Seeds for Africa: A Community Center in Tanzania, East Africa
The accompanying plates are a synthesis of three years of research, travel and implementation in and out of Africa. They express the cultural collision / infusion between organic African architecture and Western and Middle Eastern influences. They also represent the proposed and ongoing construction of a community center prototype in Kijungu, Tanzania, a settlement recently "villagized" by government mandate. This project has been a vehicle to explore the Tanzanian village as a filter of cultural influences through which the vernacular is evolving. The plates and the project should be viewed as a mitigator of short-sighted government intervention as well as a proposed step in the ideal evolution of a village.
This project is concerned, in the broadest sense, with the process of villagization in Tanzania, the gathering together of dispersed and nomadic tribes which is seen by the government as an essential first step to rural development. The goal of villagization is unity, so that "Ujamaa"(Tanzanian socialism rooted in African communal traditions) can be lived out at the grass roots level. In the many areas where villagization has been imposed, this unity is incomplete. Instead of cohesive village organisms living out the principles of "Ujamaa" in an enthusiastic march toward human development and social reform, there are diffuse settlements of families living in close proximity to one another but not in cooperation with each other. Where people are gathered but not cooperating, this is not village. A vehicle beyond ideology is needed to help create unity.

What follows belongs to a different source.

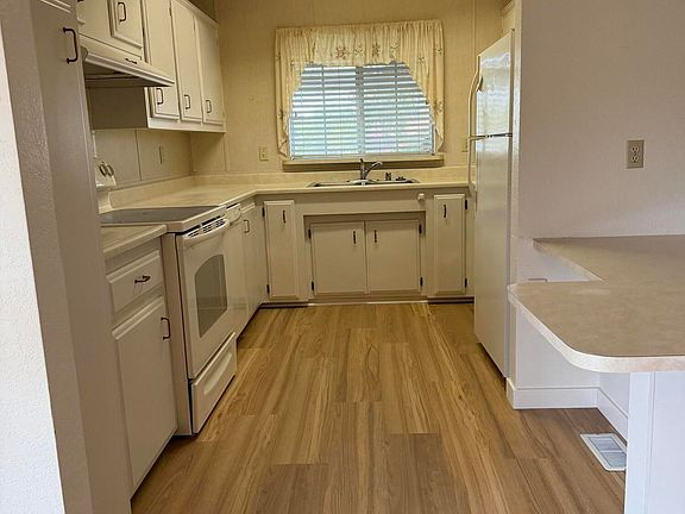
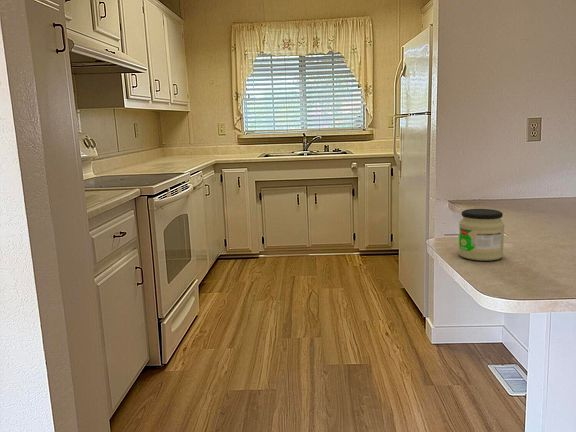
+ jar [457,208,505,262]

The proposed solution to the problem of unity was the construction of a community center (with local labor and materials) where village economy, culture, and education could take place. The center provides community identity and a sense of "placeness" necessary for cooperation and cohesion in village life. It also mitigates the social and environmental upheaval created by villagization and has the potential to reestablish a balance between culture, technology and the natural environment. It is hoped that in time this "seed" of three cultures will act as a reference for community development and as a model for an evolving vernacular.